> [Task directions]
Your answer should be the lines of the data below that contain "elbow".

> [Dataset records]

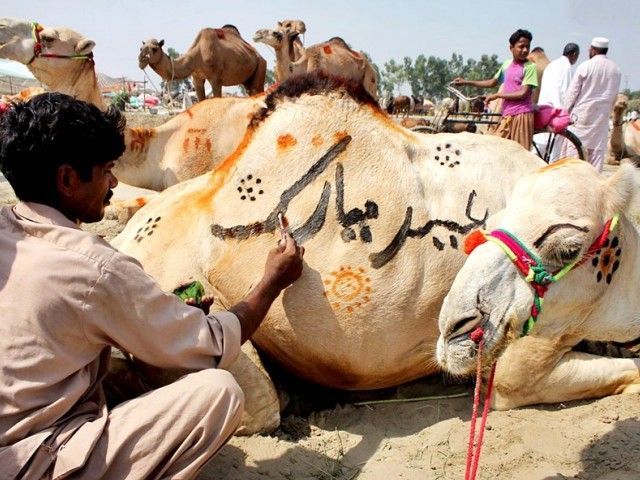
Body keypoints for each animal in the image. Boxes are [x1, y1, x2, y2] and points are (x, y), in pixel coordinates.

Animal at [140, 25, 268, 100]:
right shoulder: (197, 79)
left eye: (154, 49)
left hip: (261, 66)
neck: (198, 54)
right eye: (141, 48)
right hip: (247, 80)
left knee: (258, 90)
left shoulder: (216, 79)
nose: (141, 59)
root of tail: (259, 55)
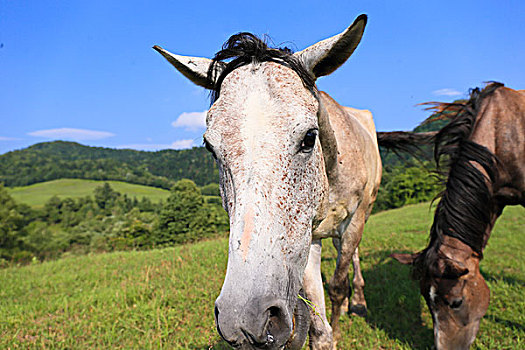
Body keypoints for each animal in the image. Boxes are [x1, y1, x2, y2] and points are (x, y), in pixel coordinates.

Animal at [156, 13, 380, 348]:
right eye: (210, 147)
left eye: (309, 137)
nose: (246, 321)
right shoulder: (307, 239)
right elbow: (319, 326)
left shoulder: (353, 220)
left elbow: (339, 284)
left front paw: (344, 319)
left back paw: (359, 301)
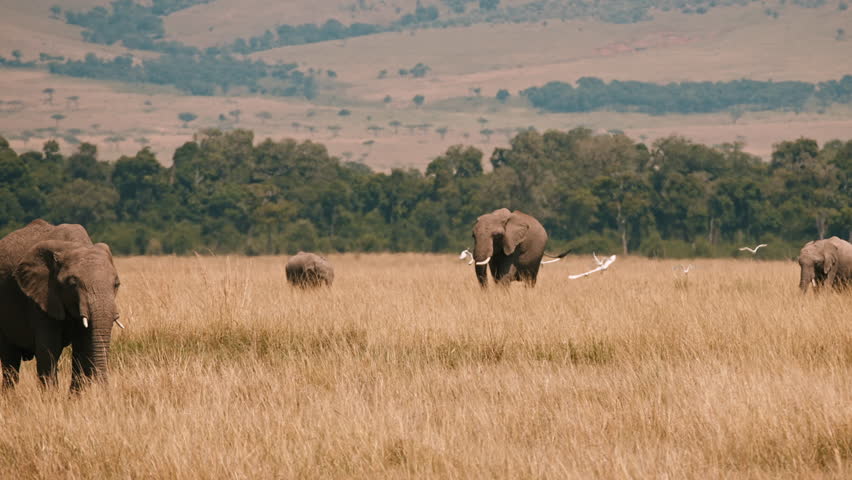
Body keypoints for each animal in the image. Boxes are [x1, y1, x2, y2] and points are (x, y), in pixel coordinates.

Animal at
...
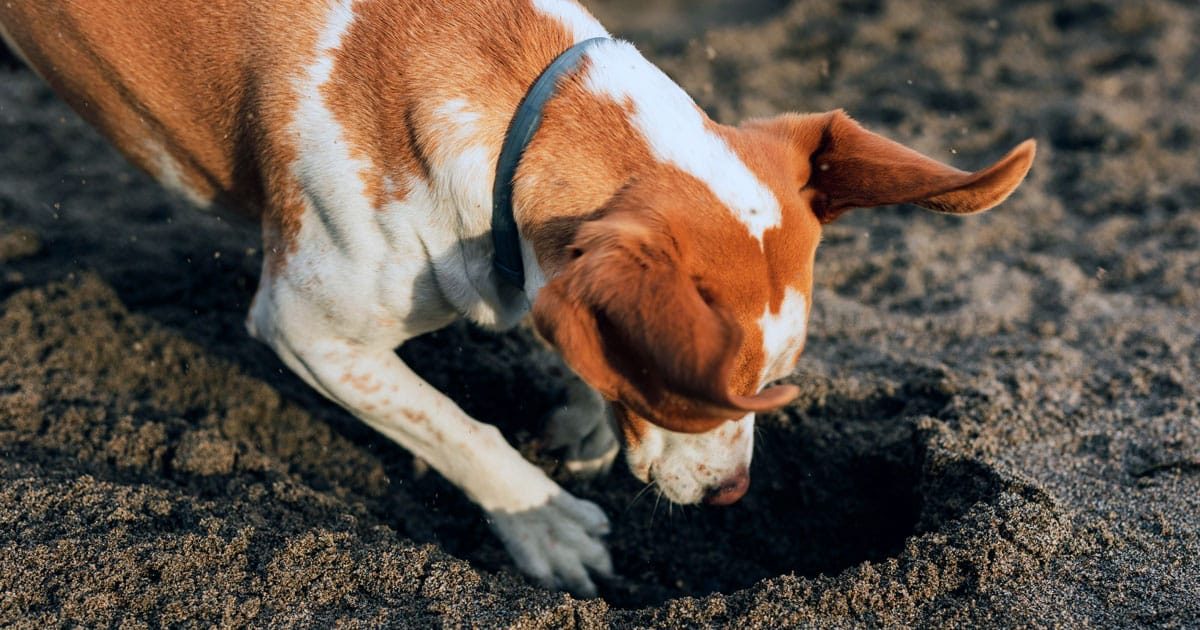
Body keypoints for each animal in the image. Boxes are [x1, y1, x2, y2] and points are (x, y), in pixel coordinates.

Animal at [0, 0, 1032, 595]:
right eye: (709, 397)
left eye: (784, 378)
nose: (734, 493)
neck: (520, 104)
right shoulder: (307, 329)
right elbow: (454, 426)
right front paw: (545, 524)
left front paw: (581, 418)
* * *
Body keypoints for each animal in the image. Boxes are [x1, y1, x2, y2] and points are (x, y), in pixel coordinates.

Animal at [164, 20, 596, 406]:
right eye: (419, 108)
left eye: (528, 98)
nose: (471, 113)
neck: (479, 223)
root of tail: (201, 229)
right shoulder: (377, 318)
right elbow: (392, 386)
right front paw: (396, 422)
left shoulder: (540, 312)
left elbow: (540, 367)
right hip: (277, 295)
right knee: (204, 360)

> [Answer for this exercise]
right elbow: (319, 326)
left elbow: (339, 284)
right elbow: (454, 426)
right elbow: (392, 386)
left elbow: (540, 367)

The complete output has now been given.